We’ve been thrilled to see Digital Past’s use skyrocket in the last year. This invites the question: Who uses it? Well, just about anyone who might be interested in our geographic area; products created here, such as the Curt Teich postcards or Elgin watches; or special topical strengths we have. We know that it’s used by schoolchildren for their local history studies and history fairs as well as by historians, genealogists, public-TV producers, authors, university classes, folks with a tie to the area, and others worldwide. We have had inquiries from as far away as Japan, Poland, and France. Participants have been contacted by various magazines, book authors, and TV producers for further information about items found on Digital Past.
Since its humble beginning, Digital Past has now grown into a large centralized collaboration that consists of 32 libraries and a museum as its primary contributors. The current list of participants includes 26 public libraries, two special libraries, an academic library, a school library, a local museum, and two libraries outside the NSLS service area. These participants then partner with other local cultural institutions such as historical societies. At one point, we required that non-NSLS members partner with a library in order to join, but we have expanded the opportunity to nonmembers, such as libraries outside of the NSLS service area, local historical societies, and museums. There’s a long list of other institutions of all types that are thinking about joining as well, so we anticipate growth in the coming year.

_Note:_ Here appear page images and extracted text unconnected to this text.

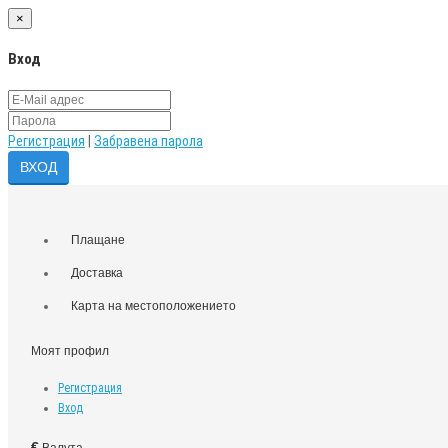
×
Вход
Регистрация
|
Забравена парола
Плащане
Доставка
Карта на местоположението
Моят профил
Регистрация
Вход
€
Валута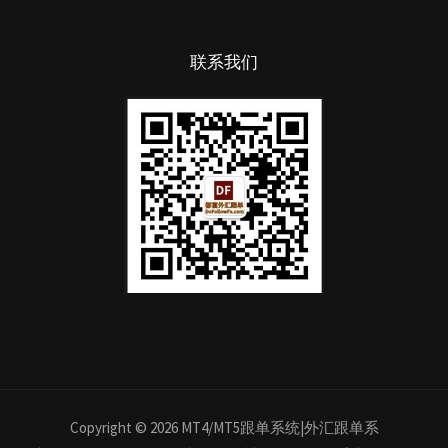
联系我们
Copyright © 2026 MT4/MT5跟单系统|外汇跟单系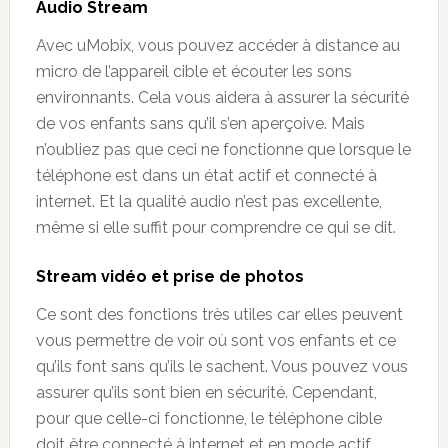
Audio Stream
Avec uMobix, vous pouvez accéder à distance au
micro de l’appareil cible et écouter les sons
environnants. Cela vous aidera à assurer la sécurité
de vos enfants sans qu’il s’en aperçoive. Mais
n’oubliez pas que ceci ne fonctionne que lorsque le
téléphone est dans un état actif et connecté à
internet. Et la qualité audio n’est pas excellente,
même si elle suffit pour comprendre ce qui se dit.
Stream vidéo et prise de photos
Ce sont des fonctions très utiles car elles peuvent
vous permettre de voir où sont vos enfants et ce
qu’ils font sans qu’ils le sachent. Vous pouvez vous
assurer qu’ils sont bien en sécurité. Cependant,
pour que celle-ci fonctionne, le téléphone cible
doit être connecté à internet et en mode actif.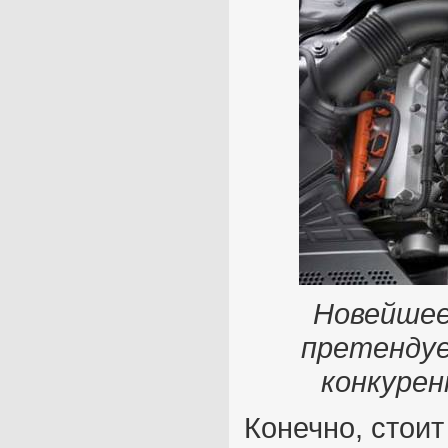
Новейшее
претендуе
конкуре
Конечно, стоит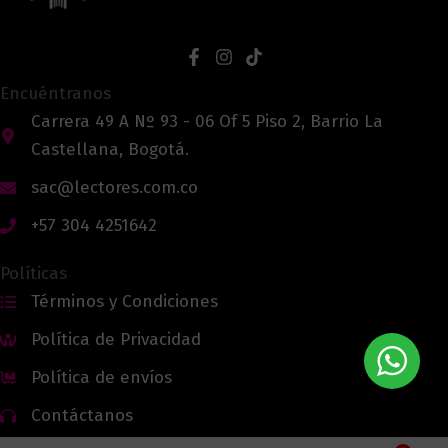
Encuéntranos
Carrera 49 A Nº 93 - 06 Of 5 Piso 2, Barrio La
Castellana, Bogotá.
sac@lectores.com.co
+57 304 4251642
Políticas
Términos y Condiciones
Política de Privacidad
Política de envíos
Contáctanos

In fall 2006, Digital Past reached a milestone of 50,000 items on its server. There’s always something new being added. We’re constantly looking to the future and trying to develop new ways to weave the past into the present by offering the data in new and fresh ways. By doing this, we’re able to show the world a bit of local history, demonstrate the importance of digitization, and showcase the fact the libraries are at the forefront of technology.